**PROBLEM TO WORK ON**
What you return should be the entries, unchanged, without their pictures.

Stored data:

══════════

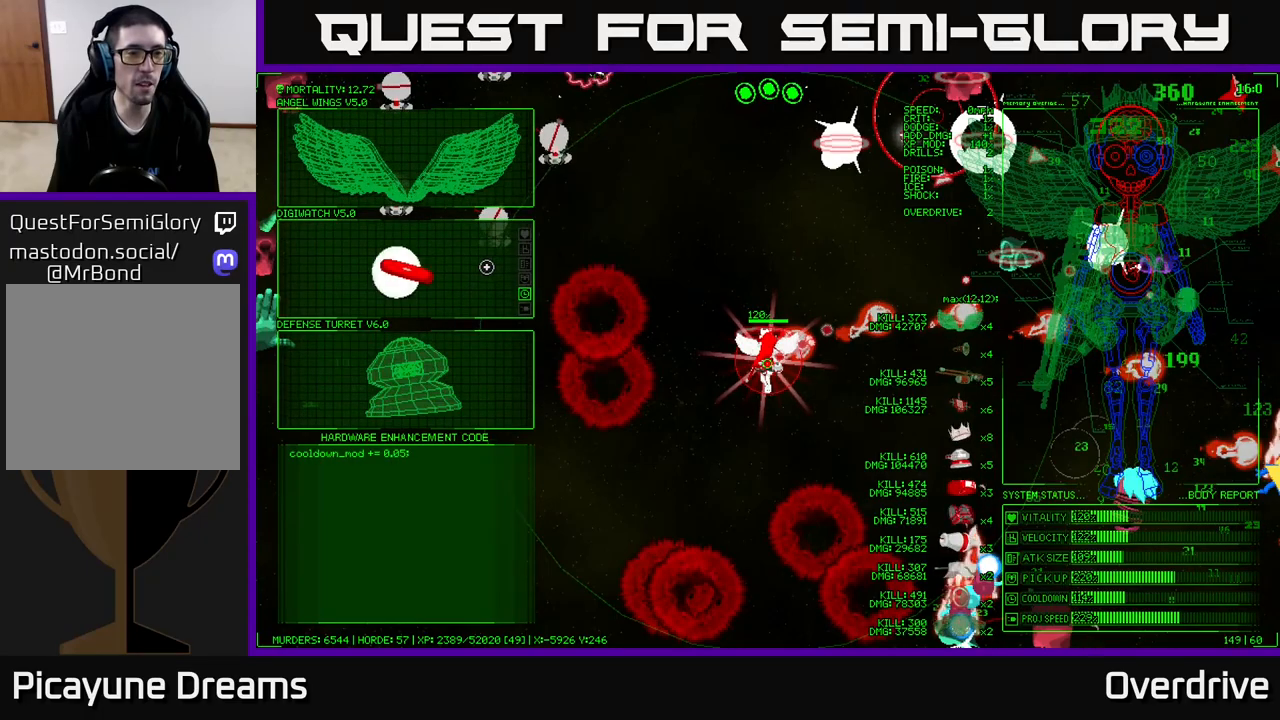
{"buttons": [], "left_stick": "right", "right_stick": "center", "events": [[167, "A", "down"], [250, "A", "up"], [333, "left_stick", "right"]]}
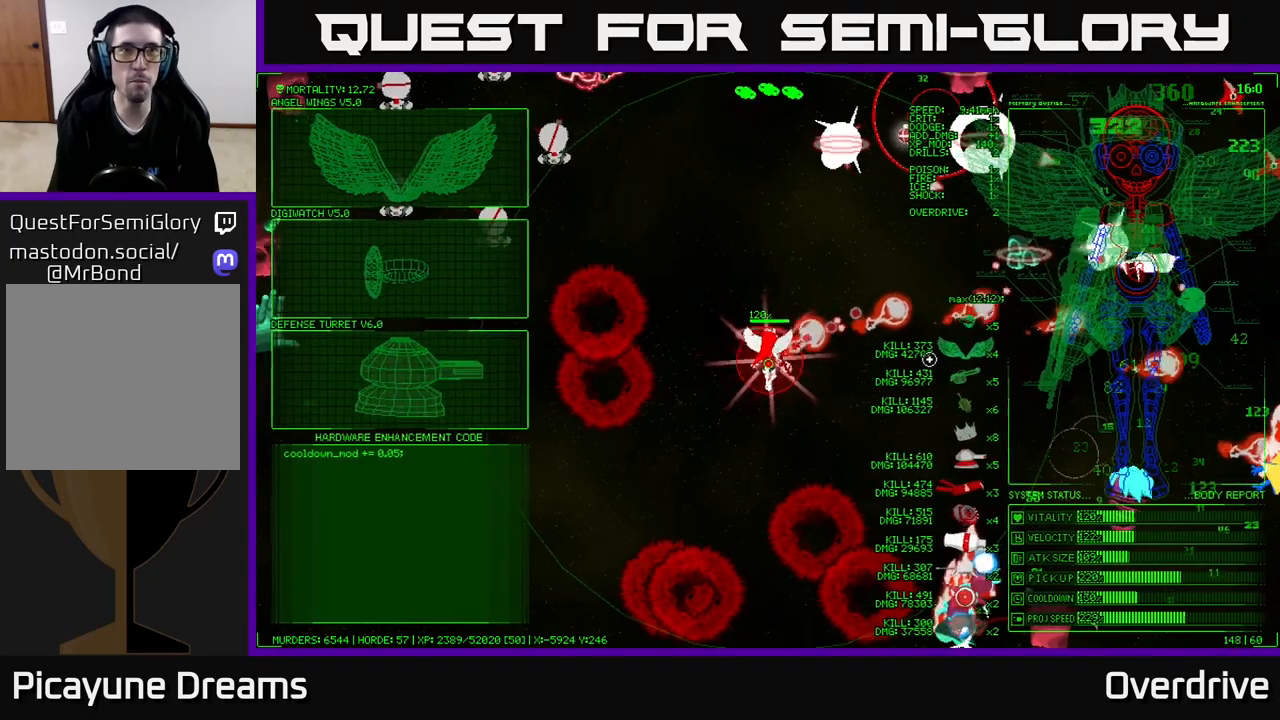
{"buttons": [], "left_stick": "right", "right_stick": "center", "events": []}
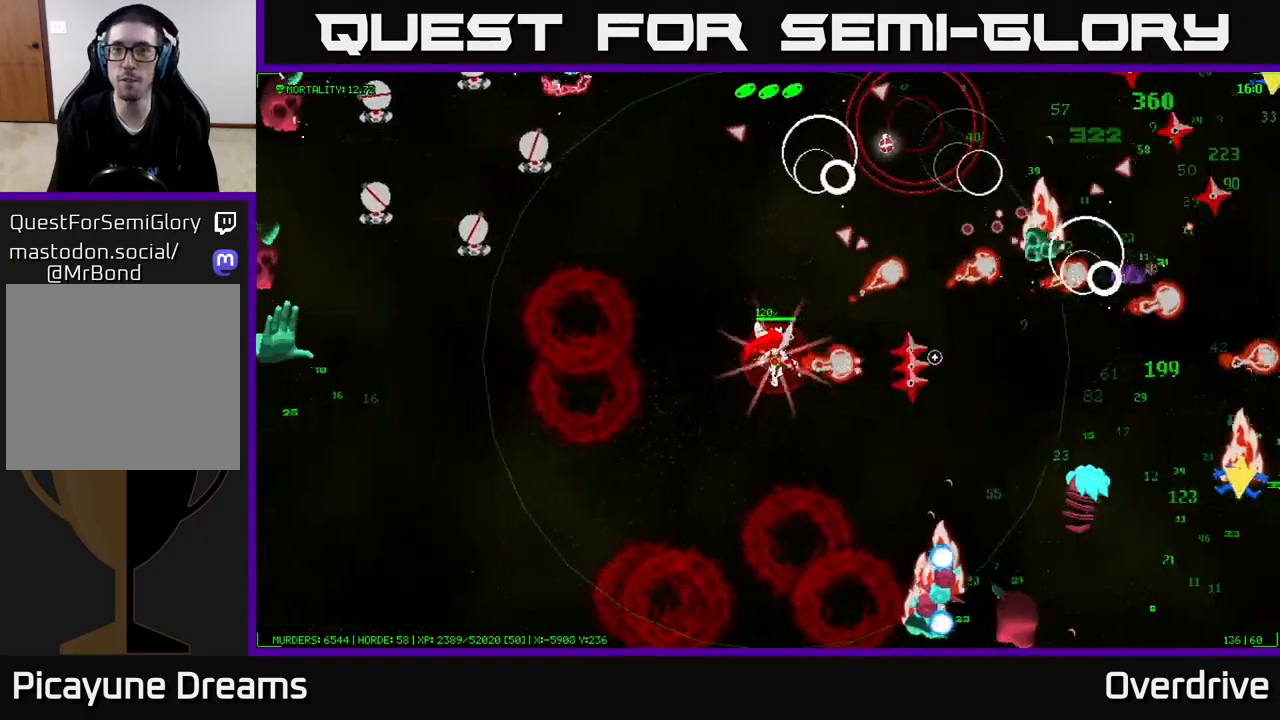
{"buttons": [], "left_stick": "up-right", "right_stick": "center", "events": [[400, "left_stick", "up-right"]]}
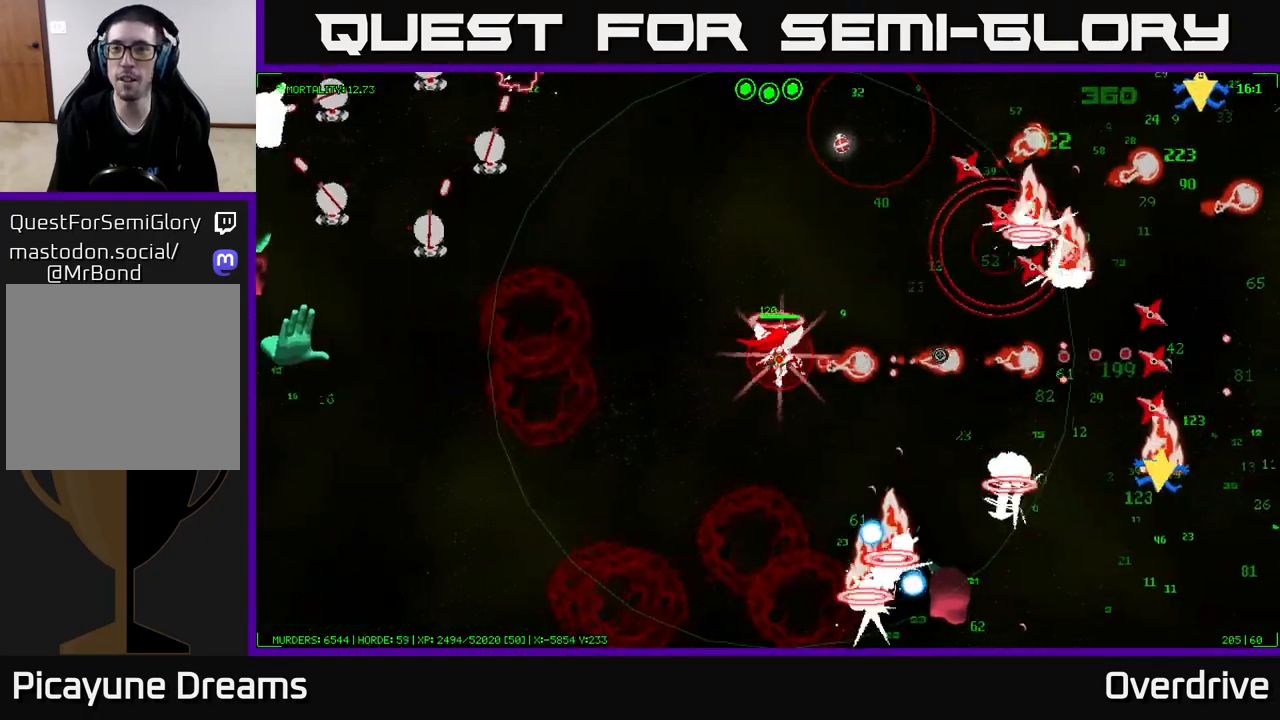
{"buttons": [], "left_stick": "up-right", "right_stick": "center", "events": [[100, "left_stick", "right"], [350, "left_stick", "up-right"]]}
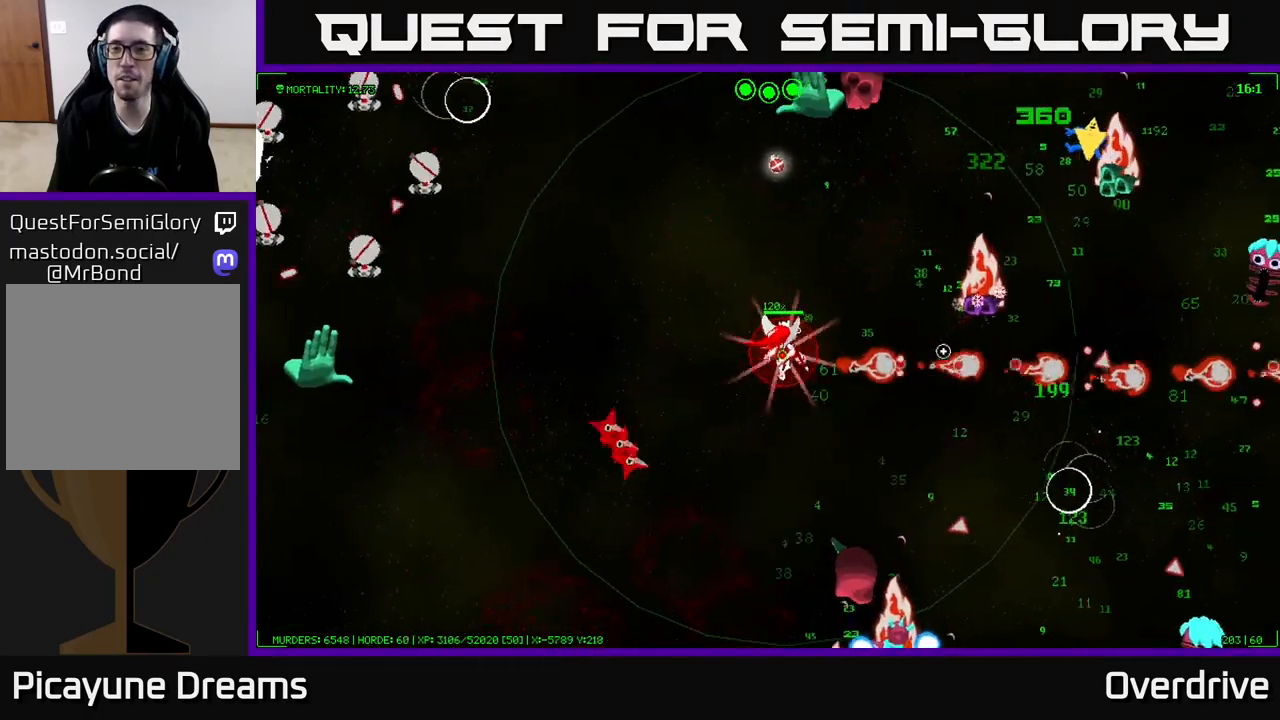
{"buttons": [], "left_stick": "up-right", "right_stick": "center", "events": []}
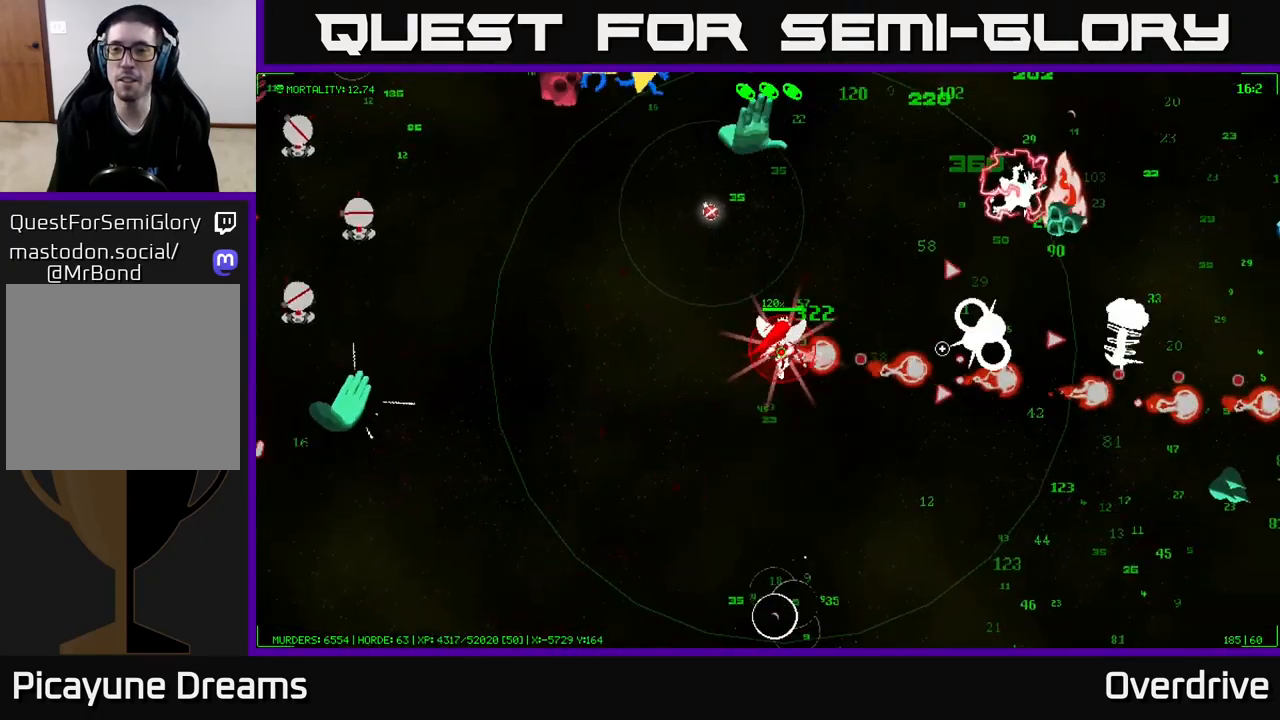
{"buttons": [], "left_stick": "up-right", "right_stick": "center", "events": []}
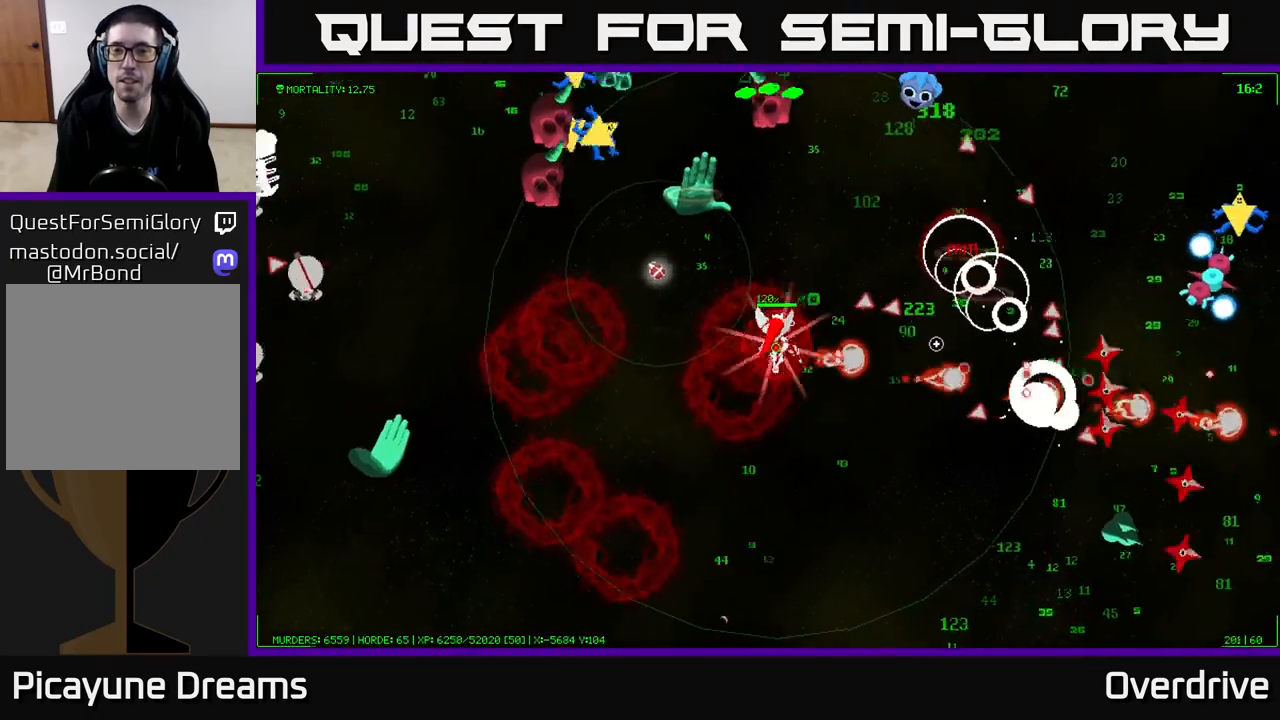
{"buttons": [], "left_stick": "right", "right_stick": "center", "events": [[133, "left_stick", "up"], [283, "left_stick", "up-right"], [417, "left_stick", "right"]]}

══════════

**RESPONSE TO THE EXERCISE**
{"buttons": [], "left_stick": "right", "right_stick": "center", "events": [[167, "A", "down"], [250, "A", "up"], [333, "left_stick", "right"]]}
{"buttons": [], "left_stick": "right", "right_stick": "center", "events": []}
{"buttons": [], "left_stick": "up-right", "right_stick": "center", "events": [[400, "left_stick", "up-right"]]}
{"buttons": [], "left_stick": "up-right", "right_stick": "center", "events": [[100, "left_stick", "right"], [350, "left_stick", "up-right"]]}
{"buttons": [], "left_stick": "up-right", "right_stick": "center", "events": []}
{"buttons": [], "left_stick": "up-right", "right_stick": "center", "events": []}
{"buttons": [], "left_stick": "right", "right_stick": "center", "events": [[133, "left_stick", "up"], [283, "left_stick", "up-right"], [417, "left_stick", "right"]]}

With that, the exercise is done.